INPUT:

___

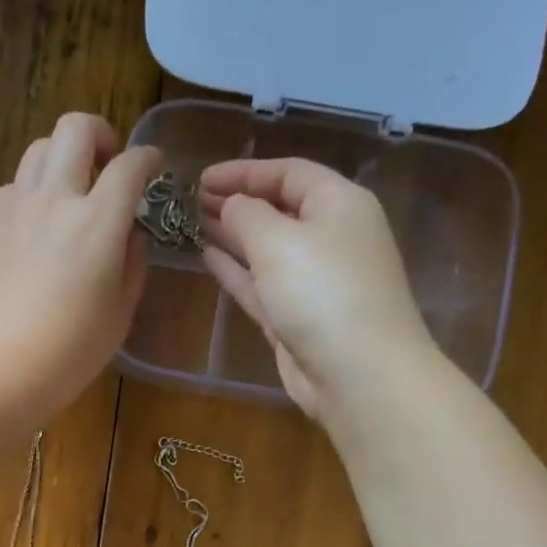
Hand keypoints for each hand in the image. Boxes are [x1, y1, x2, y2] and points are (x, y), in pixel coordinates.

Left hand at [0, 113, 161, 420]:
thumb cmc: (69, 353)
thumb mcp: (119, 313)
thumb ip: (131, 263)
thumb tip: (129, 234)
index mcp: (97, 223)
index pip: (130, 165)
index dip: (148, 158)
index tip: (154, 167)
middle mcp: (54, 201)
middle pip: (75, 128)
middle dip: (100, 135)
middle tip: (107, 165)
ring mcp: (14, 209)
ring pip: (38, 150)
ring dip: (62, 161)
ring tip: (69, 195)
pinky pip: (13, 188)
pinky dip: (32, 193)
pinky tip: (36, 228)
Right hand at [198, 158, 432, 422]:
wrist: (357, 374)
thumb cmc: (322, 293)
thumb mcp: (279, 241)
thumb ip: (247, 215)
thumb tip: (231, 205)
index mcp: (339, 205)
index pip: (289, 174)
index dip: (244, 172)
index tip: (200, 178)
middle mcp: (330, 238)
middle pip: (279, 210)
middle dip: (236, 203)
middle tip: (189, 202)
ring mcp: (313, 281)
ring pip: (266, 249)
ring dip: (231, 236)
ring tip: (190, 224)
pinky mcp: (296, 318)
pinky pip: (261, 284)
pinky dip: (236, 270)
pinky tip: (207, 257)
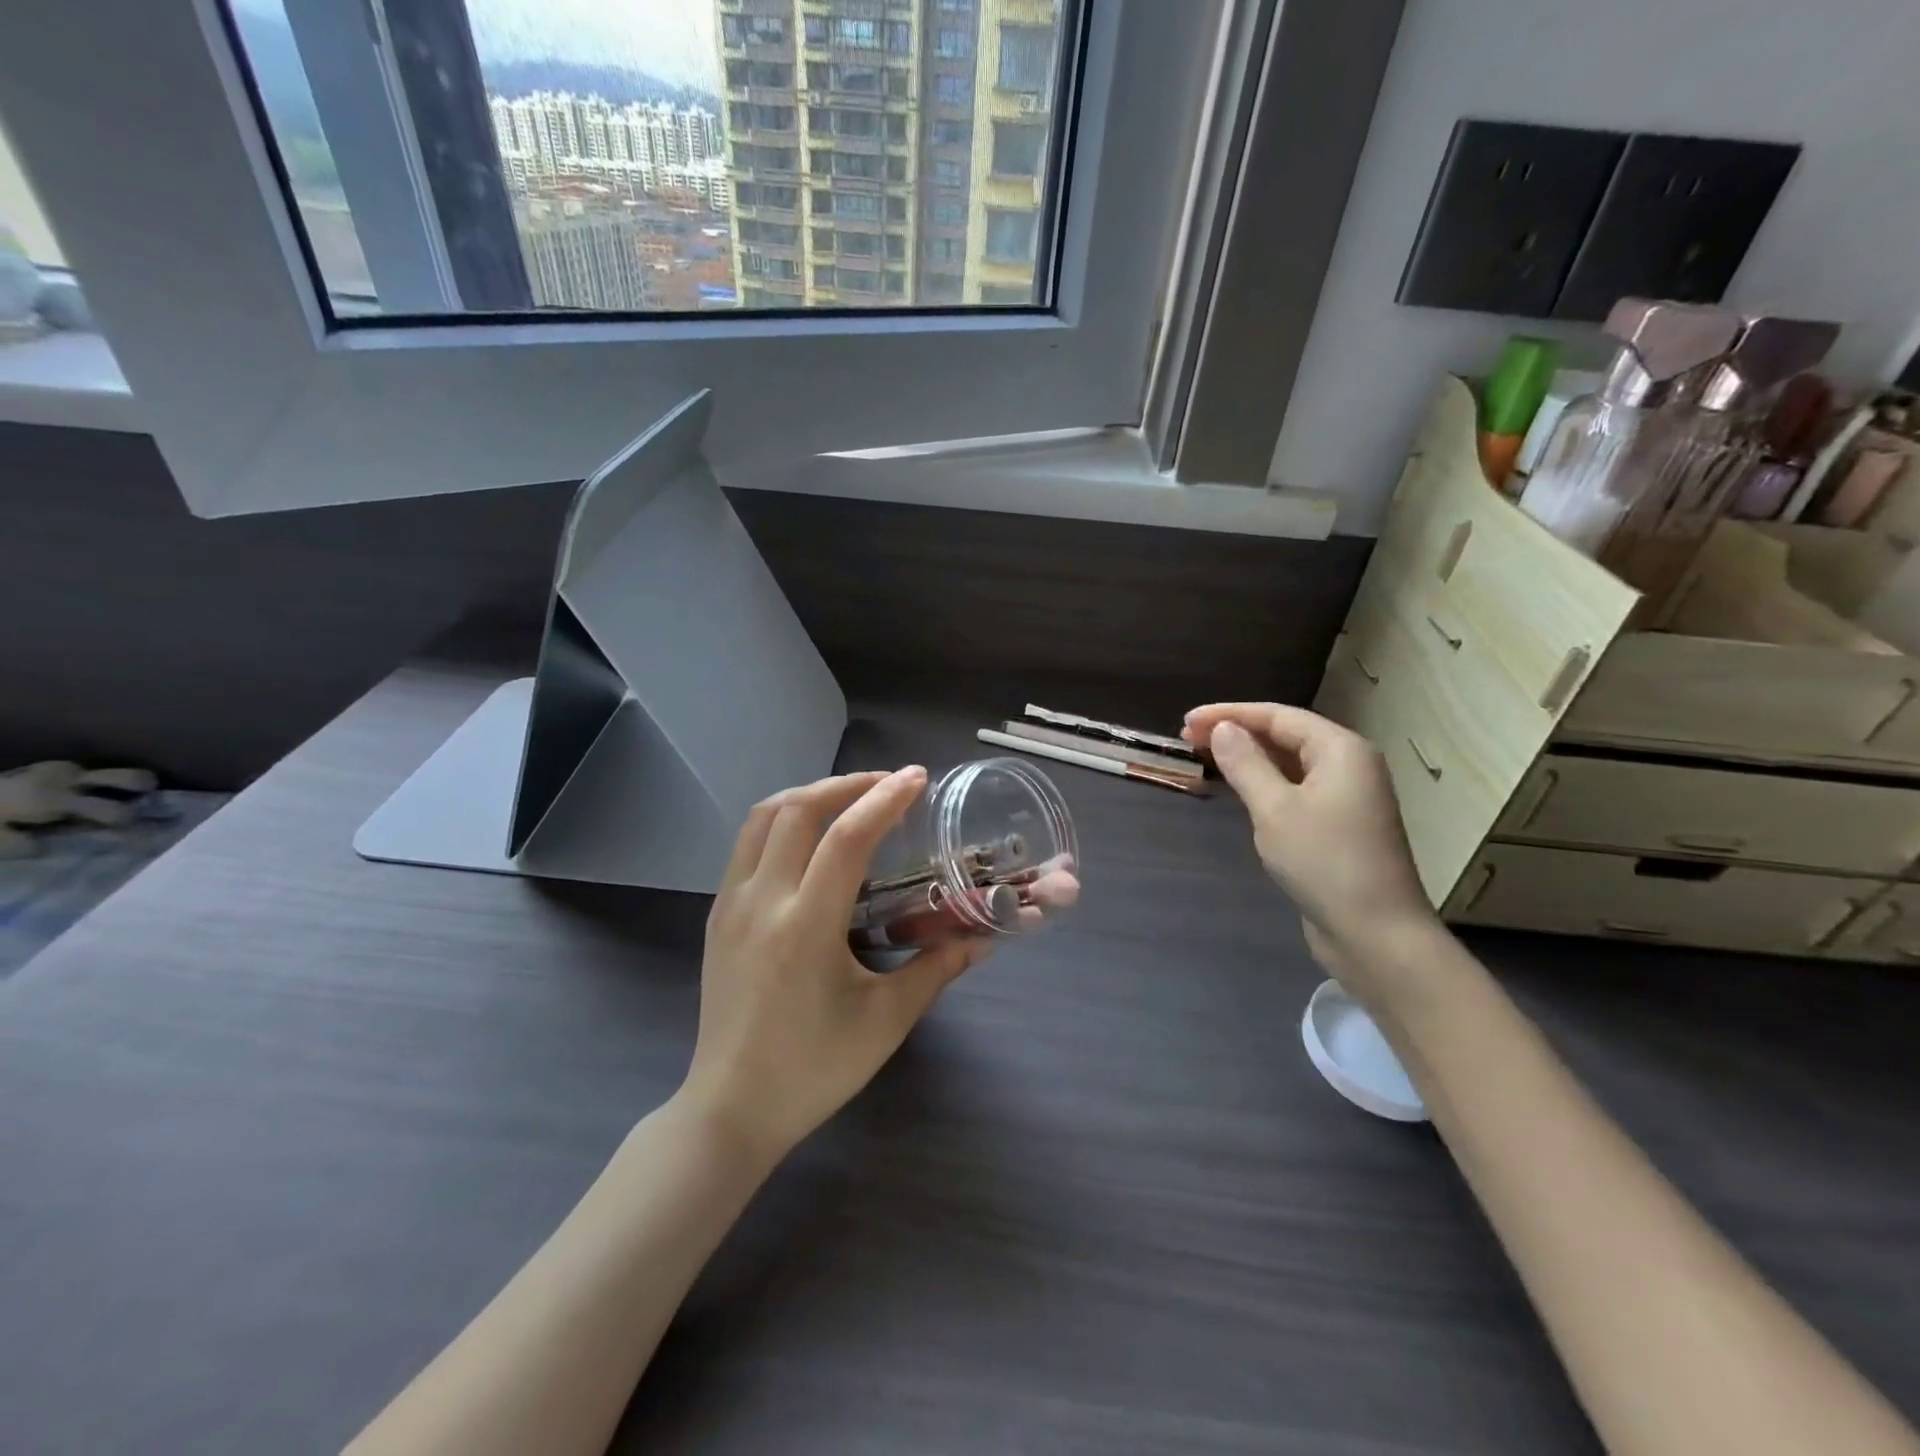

___

ASSIGNED TASK: Please produce an exact copy of the listing, omitting the pictures.

RESPONSE TO THE EXERCISE:
Hand keypoints for each hand in the image. Boxes are [x1, y1, x2, y2] and points are (x, y), in pixel coordinates.

Left hand at [0, 113, 161, 420]:
thumb cmc: (69, 353)
thumb mcp: (119, 313)
thumb ip: (131, 263)
thumb tip: (129, 234)
index mcp: (97, 223)
index pip: (130, 165)
index dip: (148, 158)
index tip: (154, 167)
middle mcp: (54, 201)
middle pip: (75, 128)
middle dip: (100, 135)
middle tip: (107, 165)
ring mcp: (14, 209)
ring pip: (38, 150)
ring dip: (62, 161)
ring tip: (69, 195)
pinky pip: (13, 188)
pinky dip: (32, 193)
pinky tip: (36, 228)
Right hand at [198, 158, 432, 422]:
wrist: (357, 374)
thumb cmc: (322, 293)
thumb mcp: (279, 241)
thumb ip: (247, 215)
thumb tip: (231, 205)
index mcp: (339, 205)
index pip: (289, 174)
index dip: (244, 172)
index tip: (200, 178)
middle mcp: (330, 238)
middle pip: (279, 210)
middle dip: (236, 203)
middle tip: (189, 202)
ring mcp: (313, 281)
ring pip: (266, 249)
ring dip: (231, 236)
ring tip: (190, 224)
pinky mcp: (296, 318)
pinky pip: (261, 284)
pinky dip: (236, 270)
pinky tip: (207, 257)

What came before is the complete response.